Ho sempre pensato che la “cover” per un musicista possa essere una sfida pericolosa e affascinante, in quanto si prende una canzone altrui, magari un brano con cui si avverte una qualche sintonia, si smonta il più delle volte l’arrangiamento per arrivare al cuore del brano e dell’autore, e il risultato in certi casi può essere sorprendente, quasi un’altra canzone, alla quale di volta in volta l’artista dà una nuova immagine e una nuova anima. Tutto questo preambolo per dire che questa “arte” Shawn Colvin è una che la conosce bene, in quanto è stata una “cover girl” per molto tempo, durante i lunghi anni del suo apprendistato nei locali del circuito folk americano. Ora dopo più di vent’anni, e dopo aver dimostrato al mondo di avere maturato un proprio stile raffinato, torna al suo antico amore, dando seguito al precedente lodato Cover Girl del lontano ’94 con questo nuovo Uncovered , ripescando 12 canzoni di artisti del calibro di Bruce Springsteen, Tom Waits, Paul Simon, John Fogerty, Stevie Wonder, Graham Nash, Robbie Robertson e altri meno noti, un lavoro a metà strada fra la sua antica e nuova identità. Sotto la produzione del duo Steuart Smith e Stewart Lerman, la Colvin voce e chitarra acustica chiama in studio “sessionmen” di lusso perfettamente compresi nella parte, tra i quali lo stesso Steuart Smith al basso e chitarre, David Boyle alle tastiere, Milo Deering alla pedal, lap steel e mandola, Glenn Fukunaga al basso, Mike Meadows alle percussioni, e come ospiti speciali David Crosby e Marc Cohn.

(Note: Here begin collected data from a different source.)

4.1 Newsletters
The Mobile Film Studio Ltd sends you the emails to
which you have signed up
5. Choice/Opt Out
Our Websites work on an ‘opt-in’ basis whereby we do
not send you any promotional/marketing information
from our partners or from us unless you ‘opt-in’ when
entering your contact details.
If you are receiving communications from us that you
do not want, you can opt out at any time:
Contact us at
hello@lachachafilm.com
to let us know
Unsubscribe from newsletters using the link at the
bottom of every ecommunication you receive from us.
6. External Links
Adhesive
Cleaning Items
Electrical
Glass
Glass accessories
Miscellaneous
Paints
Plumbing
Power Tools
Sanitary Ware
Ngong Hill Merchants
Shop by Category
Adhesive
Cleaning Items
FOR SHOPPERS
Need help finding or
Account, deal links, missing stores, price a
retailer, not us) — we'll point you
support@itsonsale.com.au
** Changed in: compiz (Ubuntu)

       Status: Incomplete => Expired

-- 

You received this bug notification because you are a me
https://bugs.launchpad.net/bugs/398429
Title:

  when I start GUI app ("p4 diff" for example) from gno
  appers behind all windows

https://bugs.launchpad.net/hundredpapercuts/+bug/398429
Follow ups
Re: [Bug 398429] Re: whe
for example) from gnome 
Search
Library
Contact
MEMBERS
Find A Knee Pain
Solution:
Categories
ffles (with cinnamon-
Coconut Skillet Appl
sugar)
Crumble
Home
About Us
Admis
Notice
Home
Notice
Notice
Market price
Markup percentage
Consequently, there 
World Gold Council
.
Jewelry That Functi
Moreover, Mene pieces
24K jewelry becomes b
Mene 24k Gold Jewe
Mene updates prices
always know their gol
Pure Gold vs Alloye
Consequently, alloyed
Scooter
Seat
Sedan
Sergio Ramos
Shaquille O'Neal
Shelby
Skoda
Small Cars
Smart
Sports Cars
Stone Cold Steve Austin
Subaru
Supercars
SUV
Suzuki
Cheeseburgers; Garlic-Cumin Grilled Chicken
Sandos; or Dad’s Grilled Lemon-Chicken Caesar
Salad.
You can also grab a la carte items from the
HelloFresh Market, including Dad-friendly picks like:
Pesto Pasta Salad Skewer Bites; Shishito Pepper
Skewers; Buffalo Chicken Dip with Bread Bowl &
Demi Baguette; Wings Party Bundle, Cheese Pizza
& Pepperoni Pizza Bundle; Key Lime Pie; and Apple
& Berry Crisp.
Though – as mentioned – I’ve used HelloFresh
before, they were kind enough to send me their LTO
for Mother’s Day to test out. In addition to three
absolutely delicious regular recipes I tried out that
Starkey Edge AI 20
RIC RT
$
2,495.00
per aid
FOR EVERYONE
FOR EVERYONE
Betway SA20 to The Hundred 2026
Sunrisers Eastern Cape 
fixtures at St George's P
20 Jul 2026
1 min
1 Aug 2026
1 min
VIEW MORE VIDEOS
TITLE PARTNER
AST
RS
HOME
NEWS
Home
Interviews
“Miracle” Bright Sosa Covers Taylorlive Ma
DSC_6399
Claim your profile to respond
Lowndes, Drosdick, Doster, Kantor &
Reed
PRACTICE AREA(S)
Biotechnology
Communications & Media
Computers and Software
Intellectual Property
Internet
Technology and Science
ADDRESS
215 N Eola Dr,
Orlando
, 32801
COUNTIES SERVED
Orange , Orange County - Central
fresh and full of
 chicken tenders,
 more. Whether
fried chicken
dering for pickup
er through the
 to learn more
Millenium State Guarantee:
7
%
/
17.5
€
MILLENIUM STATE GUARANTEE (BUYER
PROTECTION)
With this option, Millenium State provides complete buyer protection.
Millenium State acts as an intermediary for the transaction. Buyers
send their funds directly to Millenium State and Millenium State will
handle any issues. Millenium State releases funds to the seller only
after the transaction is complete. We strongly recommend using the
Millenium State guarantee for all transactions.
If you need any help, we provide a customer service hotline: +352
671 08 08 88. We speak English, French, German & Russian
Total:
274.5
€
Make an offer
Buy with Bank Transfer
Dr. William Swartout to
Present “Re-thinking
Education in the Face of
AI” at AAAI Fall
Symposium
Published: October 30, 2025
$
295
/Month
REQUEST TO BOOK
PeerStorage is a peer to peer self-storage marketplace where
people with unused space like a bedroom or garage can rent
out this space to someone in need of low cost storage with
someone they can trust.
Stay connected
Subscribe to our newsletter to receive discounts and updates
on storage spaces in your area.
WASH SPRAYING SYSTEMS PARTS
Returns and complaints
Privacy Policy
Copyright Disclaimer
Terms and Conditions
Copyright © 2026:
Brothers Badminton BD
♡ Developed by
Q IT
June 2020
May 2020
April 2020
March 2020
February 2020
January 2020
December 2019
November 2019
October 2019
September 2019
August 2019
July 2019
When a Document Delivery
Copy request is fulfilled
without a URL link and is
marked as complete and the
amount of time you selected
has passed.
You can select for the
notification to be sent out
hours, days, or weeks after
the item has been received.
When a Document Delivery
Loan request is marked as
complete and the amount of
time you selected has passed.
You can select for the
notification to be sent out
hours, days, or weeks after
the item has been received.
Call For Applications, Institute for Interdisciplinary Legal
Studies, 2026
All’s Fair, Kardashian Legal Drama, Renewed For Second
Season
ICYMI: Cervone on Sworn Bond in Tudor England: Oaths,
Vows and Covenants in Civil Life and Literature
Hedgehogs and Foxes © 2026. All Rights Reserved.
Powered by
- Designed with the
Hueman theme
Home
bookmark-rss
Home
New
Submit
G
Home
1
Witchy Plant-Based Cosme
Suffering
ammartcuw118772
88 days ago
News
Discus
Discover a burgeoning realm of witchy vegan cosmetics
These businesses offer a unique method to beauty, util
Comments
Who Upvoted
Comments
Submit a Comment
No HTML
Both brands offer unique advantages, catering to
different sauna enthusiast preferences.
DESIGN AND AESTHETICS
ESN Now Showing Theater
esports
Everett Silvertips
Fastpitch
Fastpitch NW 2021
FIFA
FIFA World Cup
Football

Si inizia con le versioni ingentilite da arrangiamenti discreti di Tougher Than The Rest del Boss e di una dolcissima American Tune di Paul Simon https://www.youtube.com/watch?v=OA2pV_9EcTk , per poi passare alla storica Baker Street di Gerry Rafferty, dove si ascolta al controcanto la voce gentile di Crosby (ed è la prima volta che la sento senza il suono del sassofono), una Hold On di Waits (canzone scritta con la moglie Kathleen Brennan) giocata in punta di dita e cantata da Shawn alla Joni Mitchell, a cui fanno seguito una I Used To Be A King di un Graham Nash d’annata (la trovate sul bellissimo Songs For Beginners), e una sempre meravigliosa Private Universe di Neil Finn, pescata dal repertorio dei grandi Crowded House (era su Together Alone). Heaven Is Ten Zillion Light Years Away di Stevie Wonder diventa quasi irriconoscibile, tenue ma affascinante, suonata con pochi e sapienti tocchi strumentali, andando poi a rispolverare la deliziosa Gimme A Little Sign dagli anni ’60 (un pezzo soul portato al successo, anche in Italia, da Brenton Wood), con l’apporto sussurrato di Marc Cohn https://www.youtube.com/watch?v=W9qbeUwCKys , rendere omaggio al Robbie Robertson della Band con la bellissima Acadian Drifwood, dove prende forma il brano più folk del disco, cimentarsi con la celeberrima Lodi dei Creedence di John Fogerty e non sfigurare con le sue dolcezze country https://www.youtube.com/watch?v=H2CwQXxL69E , rispolverare la meravigliosa melodia di Not A Drop Of Rain di Robert Earl Keen,  per una delle letture più vicine all’originale (viene dall’album Gravitational Forces), e andare infine a chiudere con Till I Get It Right della icona country degli anni ’70 Tammy Wynette ( forse un pochino leziosa!).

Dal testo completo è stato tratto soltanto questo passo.